Do not forget that people sent on Mars will be professional of survival. They will be trained for every kind of situation in many fields to survive first, then to live, which is not the case of the people living on Earth. They will die, of course they will : no risk does not exist, on Earth just like on Mars. But the goal is to live a life no other human being lived before in the history of human kind. And if it implies some risks, then I’m ready to face them.

J’ai envie de voir cette planète de mes propres yeux. J’ai envie qu’elle me tolère puis qu’elle m’adopte quand je lui aurai apporté la preuve que je la respecterai, que je resterai humble et que je ferai tous les efforts possibles pour la connaître, pour l’apprendre, pour la comprendre. J’ai envie de m’adapter à elle et d’y développer une culture, la première culture non-terrienne de l’histoire de nos civilisations. J’ai envie d’aider mes frères et soeurs humains à s’y sentir bien, en sécurité,  de prendre soin d’eux comme ils prendront soin de moi.
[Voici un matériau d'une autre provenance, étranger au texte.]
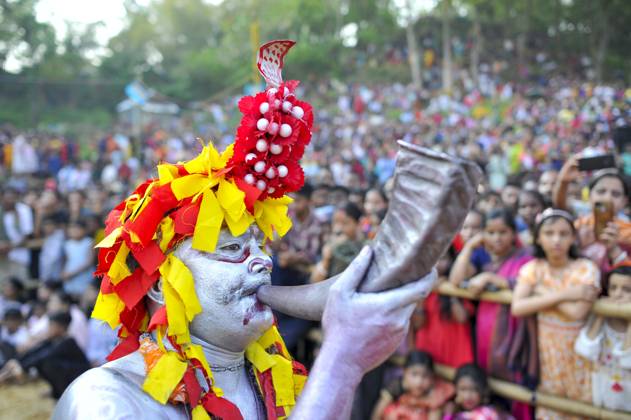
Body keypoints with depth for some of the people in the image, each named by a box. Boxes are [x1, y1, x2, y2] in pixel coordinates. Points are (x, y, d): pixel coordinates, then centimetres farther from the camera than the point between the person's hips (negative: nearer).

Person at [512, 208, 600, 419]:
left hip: (579, 349, -2)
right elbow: (517, 307, -18)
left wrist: (543, 292, -14)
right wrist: (562, 295, -20)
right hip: (548, 348, 3)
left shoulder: (586, 269, -12)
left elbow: (576, 312, -25)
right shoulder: (533, 268, -3)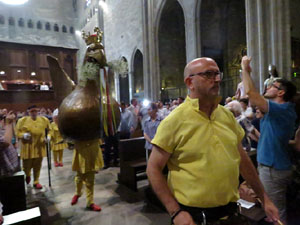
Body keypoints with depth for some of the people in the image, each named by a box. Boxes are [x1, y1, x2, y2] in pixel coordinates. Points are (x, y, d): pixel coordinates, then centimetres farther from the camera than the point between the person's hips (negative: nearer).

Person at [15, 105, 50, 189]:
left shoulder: (44, 120, 3)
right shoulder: (22, 120, -3)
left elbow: (49, 130, 14)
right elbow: (17, 132, 2)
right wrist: (23, 135, -18)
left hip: (39, 146, 2)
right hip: (27, 147, -1)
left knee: (37, 165, 8)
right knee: (27, 165, 6)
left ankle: (36, 182, 24)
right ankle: (27, 175, 42)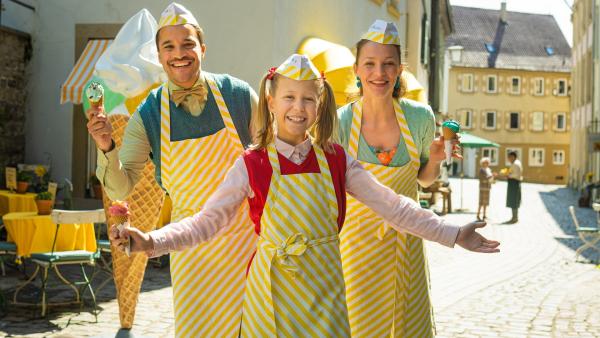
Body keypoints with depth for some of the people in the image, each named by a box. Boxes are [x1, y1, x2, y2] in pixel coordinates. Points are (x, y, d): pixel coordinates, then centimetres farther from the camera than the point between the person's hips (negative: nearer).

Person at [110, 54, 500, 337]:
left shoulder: (336, 161, 0)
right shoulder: (252, 165, -6)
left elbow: (393, 205, 0)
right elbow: (206, 222, -7)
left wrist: (452, 234, -5)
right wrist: (151, 241, -21)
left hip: (324, 286, 2)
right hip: (273, 289, -1)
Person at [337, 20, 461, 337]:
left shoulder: (420, 117, -10)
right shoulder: (340, 122, -16)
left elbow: (424, 180, 7)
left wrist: (435, 159, -12)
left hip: (406, 239, 2)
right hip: (357, 237, -2)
J’ai envie de créer avec eux une nouvelle définition de « vivre ». Parce que la mort, elle, restera la même. C’est ce qu’on fait avant qui compte et j’ai très envie d’une vie martienne.

I want to see this planet with my own eyes. I want it to bear me then to adopt me when I prove my respect and my humility. I will made all the efforts to know it, to learn it, to understand it. I want to adapt and to develop a new culture, the first culture beyond Earth in our civilizations’ history. I want to help my human brothers and sisters to feel good and safe on it, and I want to take care of them like they will take care of myself.
I want to create with them a new definition of « living » – because death will remain the same than anywhere else. What we do before death is all that counts and I want a life on Mars.